**Task prompt**
Down to the last line, print the material below verbatim.

-- Opening Marker --

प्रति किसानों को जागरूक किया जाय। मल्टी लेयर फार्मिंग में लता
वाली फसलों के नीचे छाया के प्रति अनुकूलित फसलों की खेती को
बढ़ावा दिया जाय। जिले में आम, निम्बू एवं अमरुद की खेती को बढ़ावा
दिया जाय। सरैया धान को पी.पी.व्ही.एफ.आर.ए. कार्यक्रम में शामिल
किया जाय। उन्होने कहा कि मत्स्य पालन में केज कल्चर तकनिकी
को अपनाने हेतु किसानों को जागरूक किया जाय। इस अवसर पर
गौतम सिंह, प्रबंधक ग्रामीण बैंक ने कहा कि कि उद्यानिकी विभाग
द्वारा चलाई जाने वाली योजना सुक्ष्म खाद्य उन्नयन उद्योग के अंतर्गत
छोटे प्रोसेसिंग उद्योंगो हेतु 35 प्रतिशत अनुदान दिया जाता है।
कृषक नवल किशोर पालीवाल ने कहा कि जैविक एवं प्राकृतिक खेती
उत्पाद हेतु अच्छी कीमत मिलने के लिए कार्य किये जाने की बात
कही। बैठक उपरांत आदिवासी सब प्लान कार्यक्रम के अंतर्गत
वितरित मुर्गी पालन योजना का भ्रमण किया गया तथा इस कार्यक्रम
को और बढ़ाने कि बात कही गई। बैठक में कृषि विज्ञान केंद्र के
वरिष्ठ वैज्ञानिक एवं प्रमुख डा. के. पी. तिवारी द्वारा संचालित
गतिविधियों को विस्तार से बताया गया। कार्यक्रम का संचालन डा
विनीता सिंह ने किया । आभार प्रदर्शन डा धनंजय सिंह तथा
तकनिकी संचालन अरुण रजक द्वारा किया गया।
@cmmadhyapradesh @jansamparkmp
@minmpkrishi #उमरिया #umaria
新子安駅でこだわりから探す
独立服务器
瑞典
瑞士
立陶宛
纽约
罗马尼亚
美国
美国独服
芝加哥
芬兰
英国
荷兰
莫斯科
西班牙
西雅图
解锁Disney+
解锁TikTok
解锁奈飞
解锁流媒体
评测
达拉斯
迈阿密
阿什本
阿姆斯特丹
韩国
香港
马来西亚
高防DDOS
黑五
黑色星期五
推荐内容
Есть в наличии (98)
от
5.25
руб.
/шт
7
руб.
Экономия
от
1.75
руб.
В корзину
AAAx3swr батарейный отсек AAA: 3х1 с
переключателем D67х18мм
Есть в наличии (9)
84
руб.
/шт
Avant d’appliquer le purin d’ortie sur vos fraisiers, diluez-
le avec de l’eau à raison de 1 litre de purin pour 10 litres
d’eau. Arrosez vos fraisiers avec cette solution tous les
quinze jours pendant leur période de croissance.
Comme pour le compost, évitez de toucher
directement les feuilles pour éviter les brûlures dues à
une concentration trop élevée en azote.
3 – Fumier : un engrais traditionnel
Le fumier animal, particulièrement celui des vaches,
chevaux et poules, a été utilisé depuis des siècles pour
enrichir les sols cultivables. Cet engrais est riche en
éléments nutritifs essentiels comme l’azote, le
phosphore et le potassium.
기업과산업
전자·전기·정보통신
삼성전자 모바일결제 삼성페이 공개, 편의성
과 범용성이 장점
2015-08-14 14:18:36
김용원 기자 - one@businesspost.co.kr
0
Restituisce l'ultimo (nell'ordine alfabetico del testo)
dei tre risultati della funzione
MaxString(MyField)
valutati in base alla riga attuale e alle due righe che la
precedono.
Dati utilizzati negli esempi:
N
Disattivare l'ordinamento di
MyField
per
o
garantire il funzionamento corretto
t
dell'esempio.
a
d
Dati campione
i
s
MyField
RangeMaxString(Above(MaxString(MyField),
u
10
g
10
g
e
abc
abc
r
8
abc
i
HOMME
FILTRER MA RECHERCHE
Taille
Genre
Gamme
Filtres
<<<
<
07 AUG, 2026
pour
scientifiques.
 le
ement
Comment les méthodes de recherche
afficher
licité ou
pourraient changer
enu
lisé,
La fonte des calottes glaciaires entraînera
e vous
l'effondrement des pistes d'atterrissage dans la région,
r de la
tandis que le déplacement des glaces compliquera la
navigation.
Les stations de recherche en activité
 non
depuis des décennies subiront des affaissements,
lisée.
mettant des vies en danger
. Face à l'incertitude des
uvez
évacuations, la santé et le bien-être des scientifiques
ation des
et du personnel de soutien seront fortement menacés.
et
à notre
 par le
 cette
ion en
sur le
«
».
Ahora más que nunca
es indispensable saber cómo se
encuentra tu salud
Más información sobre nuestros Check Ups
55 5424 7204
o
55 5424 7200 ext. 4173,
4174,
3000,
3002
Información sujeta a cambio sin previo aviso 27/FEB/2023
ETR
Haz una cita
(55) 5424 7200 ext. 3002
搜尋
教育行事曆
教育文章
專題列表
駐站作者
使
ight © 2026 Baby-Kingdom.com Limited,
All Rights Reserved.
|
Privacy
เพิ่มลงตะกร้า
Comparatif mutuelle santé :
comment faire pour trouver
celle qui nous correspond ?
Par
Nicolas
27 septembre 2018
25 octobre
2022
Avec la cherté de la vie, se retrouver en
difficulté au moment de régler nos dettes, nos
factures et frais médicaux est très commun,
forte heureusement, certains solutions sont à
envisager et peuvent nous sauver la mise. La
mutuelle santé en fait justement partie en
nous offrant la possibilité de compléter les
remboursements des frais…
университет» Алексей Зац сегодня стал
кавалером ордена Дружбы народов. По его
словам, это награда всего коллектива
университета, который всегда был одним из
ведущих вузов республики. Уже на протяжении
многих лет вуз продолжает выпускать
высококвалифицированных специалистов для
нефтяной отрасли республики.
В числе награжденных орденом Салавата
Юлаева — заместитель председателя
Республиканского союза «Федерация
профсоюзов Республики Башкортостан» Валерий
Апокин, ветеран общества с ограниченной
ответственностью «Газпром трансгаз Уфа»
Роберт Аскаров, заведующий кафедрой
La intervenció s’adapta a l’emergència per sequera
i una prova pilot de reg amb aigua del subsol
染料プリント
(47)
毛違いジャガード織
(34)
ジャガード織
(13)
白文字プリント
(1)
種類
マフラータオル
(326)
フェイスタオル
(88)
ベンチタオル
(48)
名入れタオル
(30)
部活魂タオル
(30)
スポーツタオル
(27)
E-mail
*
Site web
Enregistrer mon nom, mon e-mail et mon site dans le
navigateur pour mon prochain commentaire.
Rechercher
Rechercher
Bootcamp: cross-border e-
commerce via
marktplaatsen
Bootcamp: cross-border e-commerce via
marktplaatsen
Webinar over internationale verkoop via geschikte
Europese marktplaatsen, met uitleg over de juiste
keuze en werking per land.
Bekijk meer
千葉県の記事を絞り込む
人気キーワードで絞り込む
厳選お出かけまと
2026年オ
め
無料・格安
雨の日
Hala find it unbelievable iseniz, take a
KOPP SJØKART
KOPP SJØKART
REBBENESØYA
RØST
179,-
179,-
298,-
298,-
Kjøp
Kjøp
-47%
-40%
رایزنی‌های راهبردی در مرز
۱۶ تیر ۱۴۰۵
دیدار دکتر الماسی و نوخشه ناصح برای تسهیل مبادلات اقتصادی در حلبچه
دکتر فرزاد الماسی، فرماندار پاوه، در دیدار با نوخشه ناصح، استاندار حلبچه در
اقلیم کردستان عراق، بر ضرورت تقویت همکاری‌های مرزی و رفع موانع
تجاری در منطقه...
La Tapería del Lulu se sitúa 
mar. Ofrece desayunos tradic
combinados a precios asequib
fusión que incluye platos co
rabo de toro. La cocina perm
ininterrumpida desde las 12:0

-- Closing Marker --

**Result**
प्रति किसानों को जागरूक किया जाय। मल्टी लेयर फार्मिंग में लता
वाली फसलों के नीचे छाया के प्रति अनुकूलित फसलों की खेती को
बढ़ावा दिया जाय। जिले में आम, निम्बू एवं अमरुद की खेती को बढ़ावा
दिया जाय। सरैया धान को पी.पी.व्ही.एफ.आर.ए. कार्यक्रम में शामिल
किया जाय। उन्होने कहा कि मत्स्य पालन में केज कल्चर तकनिकी
को अपनाने हेतु किसानों को जागरूक किया जाय। इस अवसर पर
गौतम सिंह, प्रबंधक ग्रामीण बैंक ने कहा कि कि उद्यानिकी विभाग
द्वारा चलाई जाने वाली योजना सुक्ष्म खाद्य उन्नयन उद्योग के अंतर्गत
छोटे प्रोसेसिंग उद्योंगो हेतु 35 प्रतिशत अनुदान दिया जाता है।
कृषक नवल किशोर पालीवाल ने कहा कि जैविक एवं प्राकृतिक खेती
उत्पाद हेतु अच्छी कीमत मिलने के लिए कार्य किये जाने की बात
कही। बैठक उपरांत आदिवासी सब प्लान कार्यक्रम के अंतर्गत
वितरित मुर्गी पालन योजना का भ्रमण किया गया तथा इस कार्यक्रम
को और बढ़ाने कि बात कही गई। बैठक में कृषि विज्ञान केंद्र के
वरिष्ठ वैज्ञानिक एवं प्रमुख डा. के. पी. तिवारी द्वारा संचालित
गतिविधियों को विस्तार से बताया गया। कार्यक्रम का संचालन डा
विनीता सिंह ने किया । आभार प्रदर्शन डा धनंजय सिंह तथा
तकनिकी संचालन अरुण रजक द्वारा किया गया।
@cmmadhyapradesh @jansamparkmp
@minmpkrishi #उमरिया #umaria
新子安駅でこだわりから探す
独立服务器
瑞典
瑞士
立陶宛
纽约
罗马尼亚
美国
美国独服
芝加哥
芬兰
英国
荷兰
莫斯科
西班牙
西雅图
解锁Disney+
解锁TikTok
解锁奈飞
解锁流媒体
评测
达拉斯
迈阿密
阿什本
阿姆斯特丹
韩国
香港
马来西亚
高防DDOS
黑五
黑色星期五
推荐内容
Есть в наличии (98)
от
5.25
руб.
/шт
7
руб.
Экономия
от
1.75
руб.
В корзину
AAAx3swr батарейный отсек AAA: 3х1 с
переключателем D67х18мм
Есть в наличии (9)
84
руб.
/шт
Avant d’appliquer le purin d’ortie sur vos fraisiers, diluez-
le avec de l’eau à raison de 1 litre de purin pour 10 litres
d’eau. Arrosez vos fraisiers avec cette solution tous les
quinze jours pendant leur période de croissance.
Comme pour le compost, évitez de toucher
directement les feuilles pour éviter les brûlures dues à
une concentration trop élevée en azote.
3 – Fumier : un engrais traditionnel
Le fumier animal, particulièrement celui des vaches,
chevaux et poules, a été utilisé depuis des siècles pour
enrichir les sols cultivables. Cet engrais est riche en
éléments nutritifs essentiels comme l’azote, le
phosphore et le potassium.
기업과산업
전자·전기·정보통신
삼성전자 모바일결제 삼성페이 공개, 편의성
과 범용성이 장점
2015-08-14 14:18:36
김용원 기자 - one@businesspost.co.kr
0
Restituisce l'ultimo (nell'ordine alfabetico del testo)
dei tre risultati della funzione
MaxString(MyField)
valutati in base alla riga attuale e alle due righe che la
precedono.
Dati utilizzati negli esempi:
N
Disattivare l'ordinamento di
MyField
per
o
garantire il funzionamento corretto
t
dell'esempio.
a
d
Dati campione
i
s
MyField
RangeMaxString(Above(MaxString(MyField),
u
10
g
10
g
e
abc
abc
r
8
abc
i
HOMME
FILTRER MA RECHERCHE
Taille
Genre
Gamme
Filtres
<<<
<
07 AUG, 2026
pour
scientifiques.
 le
ement
Comment les méthodes de recherche
afficher
licité ou
pourraient changer
enu
lisé,
La fonte des calottes glaciaires entraînera
e vous
l'effondrement des pistes d'atterrissage dans la région,
r de la
tandis que le déplacement des glaces compliquera la
navigation.
Les stations de recherche en activité
 non
depuis des décennies subiront des affaissements,
lisée.
mettant des vies en danger
. Face à l'incertitude des
uvez
évacuations, la santé et le bien-être des scientifiques
ation des
et du personnel de soutien seront fortement menacés.
et
à notre
 par le
 cette
ion en
sur le
«
».
Ahora más que nunca
es indispensable saber cómo se
encuentra tu salud
Más información sobre nuestros Check Ups
55 5424 7204
o
55 5424 7200 ext. 4173,
4174,
3000,
3002
Información sujeta a cambio sin previo aviso 27/FEB/2023
ETR
Haz una cita
(55) 5424 7200 ext. 3002
搜尋
教育行事曆
教育文章
專題列表
駐站作者
使
ight © 2026 Baby-Kingdom.com Limited,
All Rights Reserved.
|
Privacy
เพิ่มลงตะกร้า
Comparatif mutuelle santé :
comment faire pour trouver
celle qui nous correspond ?
Par
Nicolas
27 septembre 2018
25 octobre
2022
Avec la cherté de la vie, se retrouver en
difficulté au moment de régler nos dettes, nos
factures et frais médicaux est très commun,
forte heureusement, certains solutions sont à
envisager et peuvent nous sauver la mise. La
mutuelle santé en fait justement partie en
nous offrant la possibilité de compléter les
remboursements des frais…
университет» Алексей Зац сегодня стал
кавалером ордена Дружбы народов. По его
словам, это награда всего коллектива
университета, который всегда был одним из
ведущих вузов республики. Уже на протяжении
многих лет вуз продолжает выпускать
высококвалифицированных специалистов для
нефтяной отрасли республики.
В числе награжденных орденом Салавата
Юлаева — заместитель председателя
Республиканского союза «Федерация
профсоюзов Республики Башкортостан» Валерий
Апокин, ветеран общества с ограниченной
ответственностью «Газпром трансгаз Уфа»
Роберт Аскаров, заведующий кафедрой
La intervenció s’adapta a l’emergència per sequera
i una prova pilot de reg amb aigua del subsol
染料プリント
(47)
毛違いジャガード織
(34)
ジャガード織
(13)
白文字プリント
(1)
種類
マフラータオル
(326)
フェイスタオル
(88)
ベンチタオル
(48)
名入れタオル
(30)
部活魂タオル
(30)
スポーツタオル
(27)
E-mail
*
Site web
Enregistrer mon nom, mon e-mail et mon site dans le
navigateur pour mon prochain commentaire.
Rechercher
Rechercher
Bootcamp: cross-border e-
commerce via
marktplaatsen
Bootcamp: cross-border e-commerce via
marktplaatsen
Webinar over internationale verkoop via geschikte
Europese marktplaatsen, met uitleg over de juiste
keuze en werking per land.
Bekijk meer
千葉県の記事を絞り込む
人気キーワードで絞り込む
厳選お出かけまと
2026年オ
め
無料・格安
雨の日
Hala find it unbelievable iseniz, take a
KOPP SJØKART
KOPP SJØKART
REBBENESØYA
RØST
179,-
179,-
298,-
298,-
Kjøp
Kjøp
-47%
-40%
رایزنی‌های راهبردی در مرز
۱۶ تیر ۱۴۰۵
دیدار دکتر الماسی و نوخشه ناصح برای تسهیل مبادلات اقتصادی در حلبچه
دکتر فرزاد الماسی، فرماندار پاوه، در دیدار با نوخشه ناصح، استاندار حلبچه در
اقلیم کردستان عراق، بر ضرورت تقویت همکاری‌های مرزی و رفع موانع
تجاری در منطقه...
La Tapería del Lulu se sitúa 
mar. Ofrece desayunos tradic
combinados a precios asequib
fusión que incluye platos co
rabo de toro. La cocina perm
ininterrumpida desde las 12:0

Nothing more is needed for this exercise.